_ASSIGNED TASK_. Your copy should match the records exactly, apart from the pictures, which stay out.

━━━━━ DATA UNDER STUDY ━━━━━

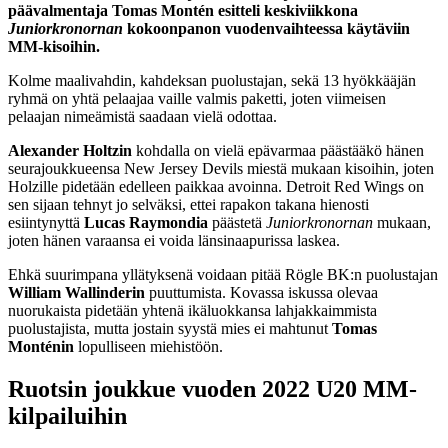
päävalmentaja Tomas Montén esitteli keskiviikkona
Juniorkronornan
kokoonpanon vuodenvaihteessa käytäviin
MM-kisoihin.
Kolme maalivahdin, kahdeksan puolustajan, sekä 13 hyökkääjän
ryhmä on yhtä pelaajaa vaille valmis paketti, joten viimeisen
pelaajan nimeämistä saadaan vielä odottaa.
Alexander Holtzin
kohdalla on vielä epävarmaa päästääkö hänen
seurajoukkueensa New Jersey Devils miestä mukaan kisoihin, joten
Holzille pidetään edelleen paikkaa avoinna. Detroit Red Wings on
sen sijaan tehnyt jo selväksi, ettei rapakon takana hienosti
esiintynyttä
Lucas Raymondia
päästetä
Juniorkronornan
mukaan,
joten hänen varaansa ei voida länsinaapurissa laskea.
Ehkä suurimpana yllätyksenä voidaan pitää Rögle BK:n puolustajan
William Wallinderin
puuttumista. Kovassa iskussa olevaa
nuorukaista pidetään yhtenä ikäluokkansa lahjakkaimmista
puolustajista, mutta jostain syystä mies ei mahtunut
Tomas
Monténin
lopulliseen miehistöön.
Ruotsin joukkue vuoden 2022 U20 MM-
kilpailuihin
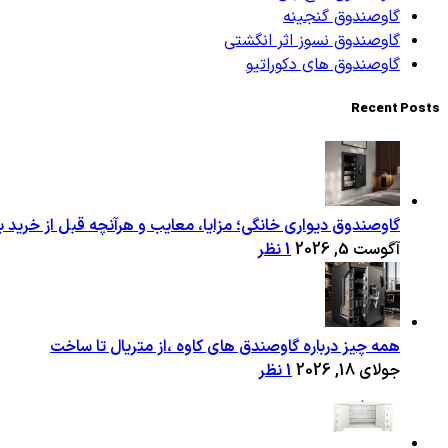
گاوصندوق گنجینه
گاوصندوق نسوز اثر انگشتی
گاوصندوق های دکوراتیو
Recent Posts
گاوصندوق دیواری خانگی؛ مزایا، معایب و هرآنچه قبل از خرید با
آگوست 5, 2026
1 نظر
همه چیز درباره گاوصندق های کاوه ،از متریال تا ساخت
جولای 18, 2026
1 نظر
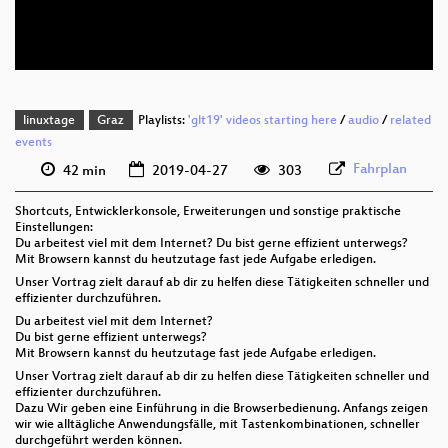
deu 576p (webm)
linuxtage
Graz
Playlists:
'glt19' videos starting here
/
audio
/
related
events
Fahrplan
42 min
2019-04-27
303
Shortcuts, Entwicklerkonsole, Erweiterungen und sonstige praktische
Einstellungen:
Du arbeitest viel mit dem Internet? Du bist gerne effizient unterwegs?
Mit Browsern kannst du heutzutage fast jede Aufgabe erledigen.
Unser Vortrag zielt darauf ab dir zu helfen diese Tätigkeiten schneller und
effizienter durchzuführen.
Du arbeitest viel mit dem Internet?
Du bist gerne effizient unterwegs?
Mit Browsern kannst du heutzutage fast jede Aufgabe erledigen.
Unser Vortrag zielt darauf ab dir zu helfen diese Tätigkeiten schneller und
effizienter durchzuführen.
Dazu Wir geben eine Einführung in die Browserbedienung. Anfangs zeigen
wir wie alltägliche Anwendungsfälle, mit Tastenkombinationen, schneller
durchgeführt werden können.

━━━━━

_EXPECTED OUTPUT_.
päävalmentaja Tomas Montén esitteli keskiviikkona
Juniorkronornan
kokoonpanon vuodenvaihteessa käytäviin
MM-kisoihin.
Kolme maalivahdin, kahdeksan puolustajan, sekä 13 hyökkääjän
ryhmä on yhtä pelaajaa vaille valmis paketti, joten viimeisen
pelaajan nimeämistä saadaan vielä odottaa.
Alexander Holtzin
kohdalla on vielä epävarmaa päästääkö hänen
seurajoukkueensa New Jersey Devils miestä mukaan kisoihin, joten
Holzille pidetään edelleen paikkaa avoinna. Detroit Red Wings on
sen sijaan tehnyt jo selväksi, ettei rapakon takana hienosti
esiintynyttä
Lucas Raymondia
päästetä
Juniorkronornan
mukaan,
joten hänen varaansa ei voida länsinaapurissa laskea.
Ehkä suurimpana yllätyksenä voidaan pitää Rögle BK:n puolustajan
William Wallinderin
puuttumista. Kovassa iskussa olevaa
nuorukaista pidetään yhtenä ikäluokkansa lahjakkaimmista
puolustajista, mutta jostain syystä mies ei mahtunut
Tomas
Monténin
lopulliseen miehistöön.
Ruotsin joukkue vuoden 2022 U20 MM-
kilpailuihin
گاوصندوق گنجینه
گاوصندوق نسوز اثر انگشتی
گاوصندوق های دکوراتیو
Recent Posts
گاوصندوق دیواری خانگی؛ مزایا، معایب و هرآنچه قبل از خرید با
آگوست 5, 2026
1 نظر
همه چیز درباره گاوصندق های کاوه ،از متریال تا ساخت
جولای 18, 2026
1 نظر
deu 576p (webm)
linuxtage
Graz
Playlists:
'glt19' videos starting here
/
audio
/
related
events
Fahrplan
42 min
2019-04-27
303
Shortcuts, Entwicklerkonsole, Erweiterungen und sonstige praktische
Einstellungen:
Du arbeitest viel mit dem Internet? Du bist gerne effizient unterwegs?
Mit Browsern kannst du heutzutage fast jede Aufgabe erledigen.
Unser Vortrag zielt darauf ab dir zu helfen diese Tätigkeiten schneller und
effizienter durchzuführen.
Du arbeitest viel mit dem Internet?
Du bist gerne effizient unterwegs?
Mit Browsern kannst du heutzutage fast jede Aufgabe erledigen.
Unser Vortrag zielt darauf ab dir zu helfen diese Tätigkeiten schneller und
effizienter durchzuführen.
Dazu Wir geben eine Einführung in die Browserbedienung. Anfangs zeigen
wir wie alltägliche Anwendungsfälle, mit Tastenkombinationen, schneller
durchgeführt werden können.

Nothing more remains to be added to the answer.